Easy access to finance
– Easy access to finance in Finance & Accounting field will also reduce the barriers to entry in the industry, thus putting downward pressure on the prices because of increasing competition. Kinder Morgan can utilize it by borrowing at lower rates and invest it into research and development, capital expenditure to fortify its core competitive advantage.
Backlash against dominant players
– US Congress and other legislative arms of the government are getting tough on big business especially technology companies. The digital arm of Kinder Morgan business can come under increasing regulations regarding data privacy, data security, etc.
Regulatory challenges
– Kinder Morgan needs to prepare for regulatory challenges as consumer protection groups and other pressure groups are vigorously advocating for more regulations on big business - to reduce inequality, to create a level playing field, to product data privacy and consumer privacy, to reduce the influence of big money on democratic institutions, etc. This can lead to significant changes in the Finance & Accounting industry regulations.
Increasing wage structure of Kinder Morgan
– Post Covid-19 there is a sharp increase in the wages especially in the jobs that require interaction with people. The increasing wages can put downward pressure on the margins of Kinder Morgan.
Technology acceleration in Forth Industrial Revolution
– Kinder Morgan has witnessed rapid integration of technology during Covid-19 in the Finance & Accounting industry. As one of the leading players in the industry, Kinder Morgan needs to keep up with the evolution of technology in the Finance & Accounting sector. According to Mckinsey study top managers believe that the adoption of technology in operations, communications is 20-25 times faster than what they planned in the beginning of 2019.
Weighted SWOT Analysis of Kinder Morgan, Inc.--Management Buyout Template, Example
Not all factors mentioned under the Strengths, Weakness, Opportunities, and Threats quadrants in the SWOT Analysis are equal.

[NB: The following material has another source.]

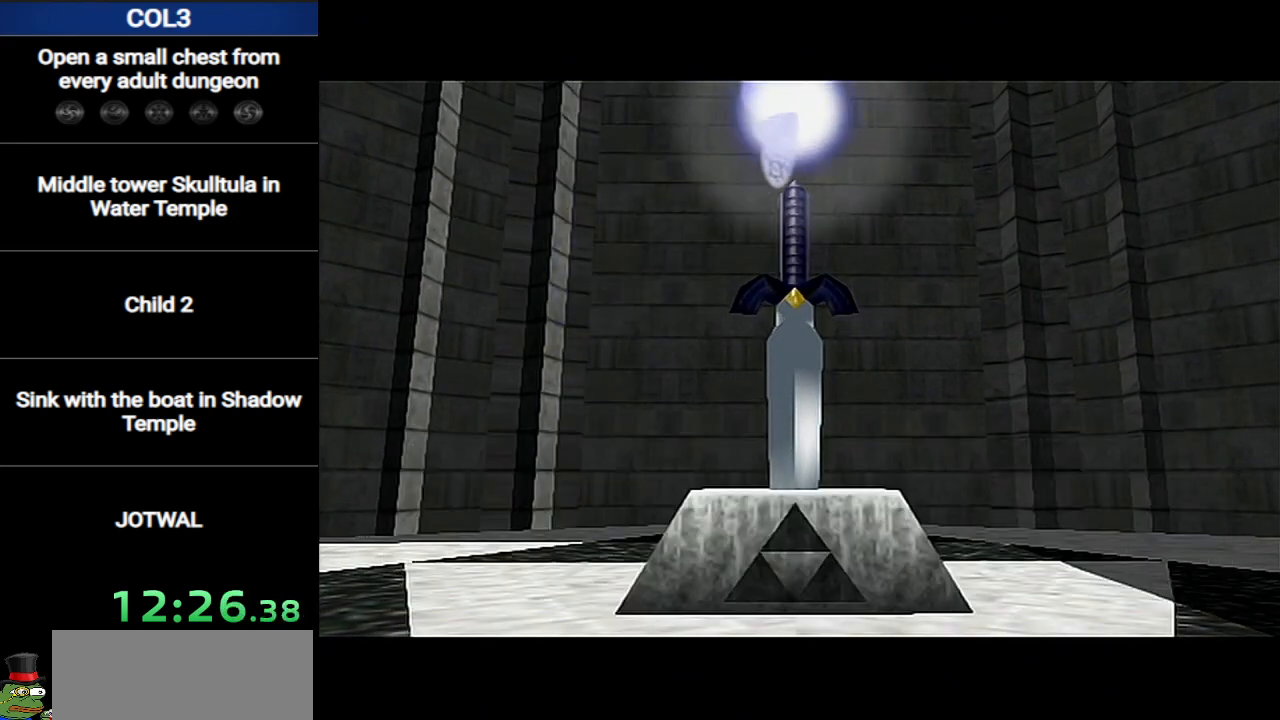
{"buttons": [], "left_stick": "center", "right_stick": "center", "events": []}
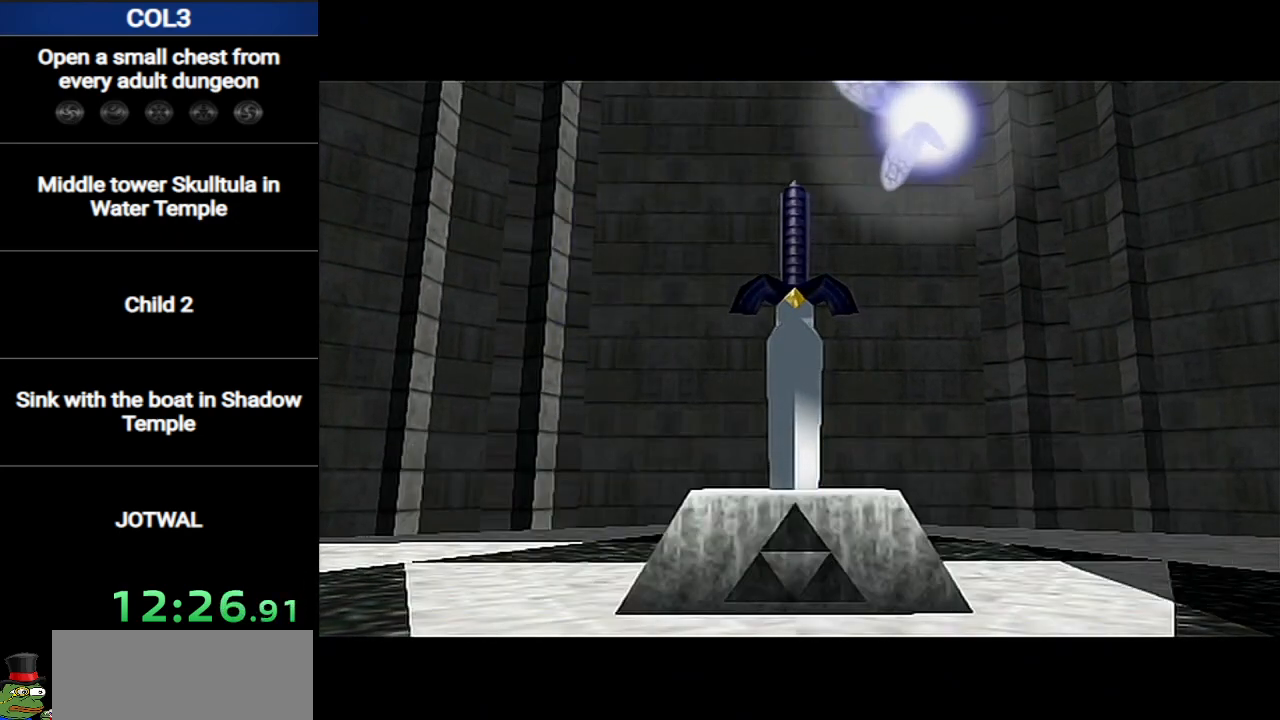
{"buttons": [], "left_stick": "center", "right_stick": "center", "events": []}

Managers in the HBR case study Kinder Morgan, Inc.--Management Buyout needs to zero down on the relative importance of each factor mentioned in the Strengths, Weakness, Opportunities, and Threats quadrants.
We can provide the relative importance to each factor by assigning relative weights. Weighted SWOT analysis process is a three stage process –
First stage for doing weighted SWOT analysis of the case study Kinder Morgan, Inc.--Management Buyout is to rank the strengths and weaknesses of the organization. This will help you to assess the most important strengths and weaknesses of the firm and which one of the strengths and weaknesses mentioned in the initial lists are marginal and can be left out.

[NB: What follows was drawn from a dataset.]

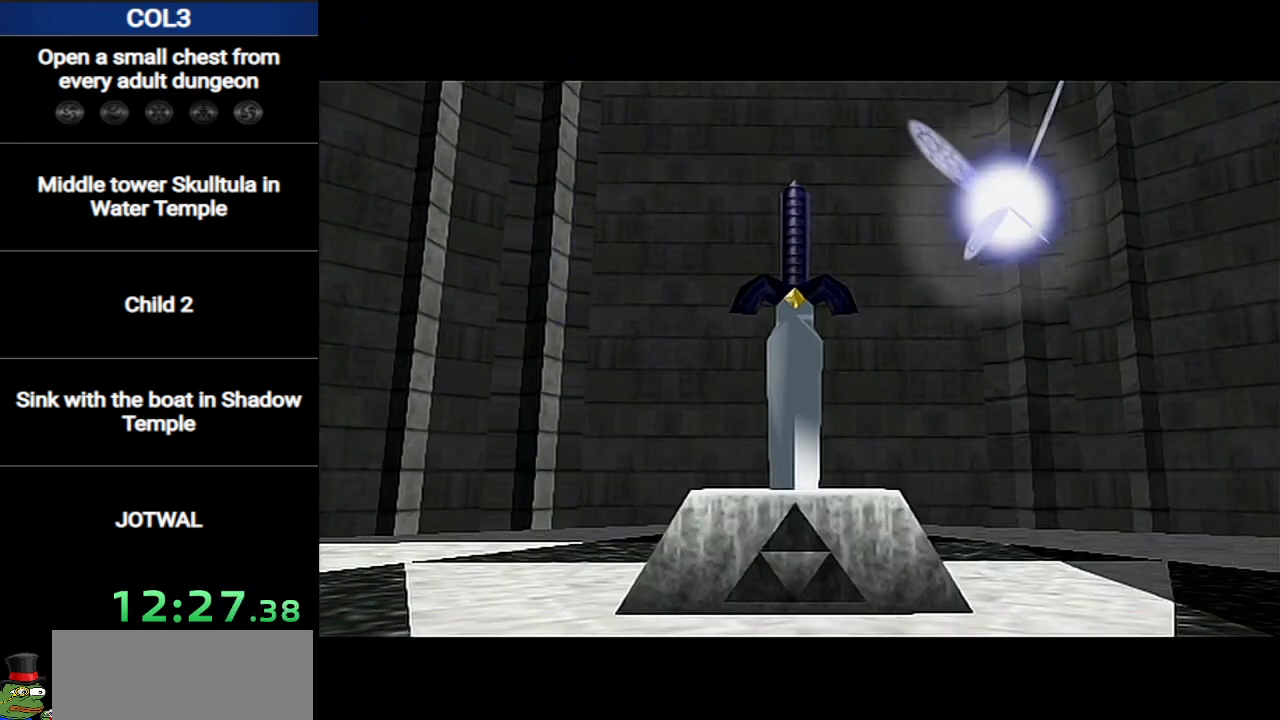
{"buttons": [], "left_stick": "center", "right_stick": "center", "events": []}
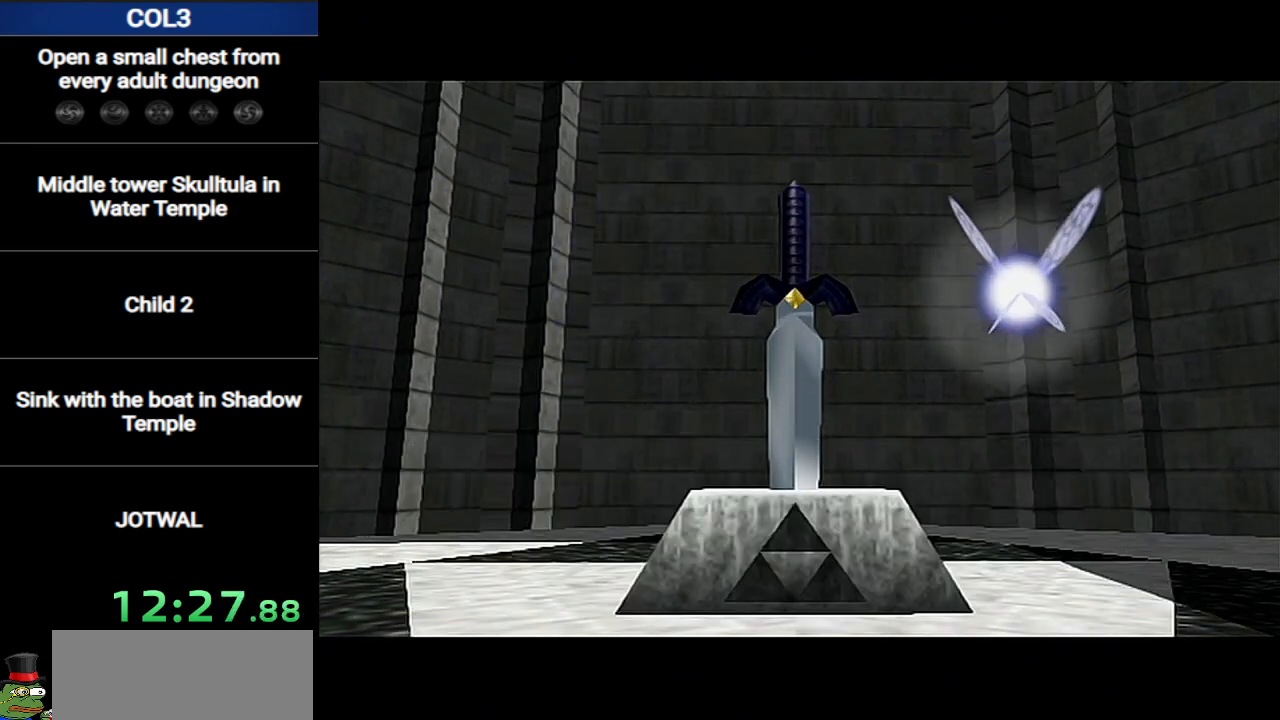
{"buttons": [], "left_stick": "center", "right_stick": "center", "events": [[367, "L1", "down"], [484, "L1", "up"]]}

Second stage for conducting weighted SWOT analysis of the Harvard case study Kinder Morgan, Inc.--Management Buyout is to give probabilities to the external strategic factors thus better understanding the opportunities and threats arising out of macro environment changes and developments.
Third stage of constructing weighted SWOT analysis of Kinder Morgan, Inc.--Management Buyout is to provide strategic recommendations includes – joining likelihood of external strategic factors such as opportunities and threats to the internal strategic factors – strengths and weaknesses. You should start with external factors as they will provide the direction of the overall industry. Secondly by joining probabilities with internal strategic factors can help the company not only strategic fit but also the most probably strategic trade-off that Kinder Morgan needs to make to build a sustainable competitive advantage.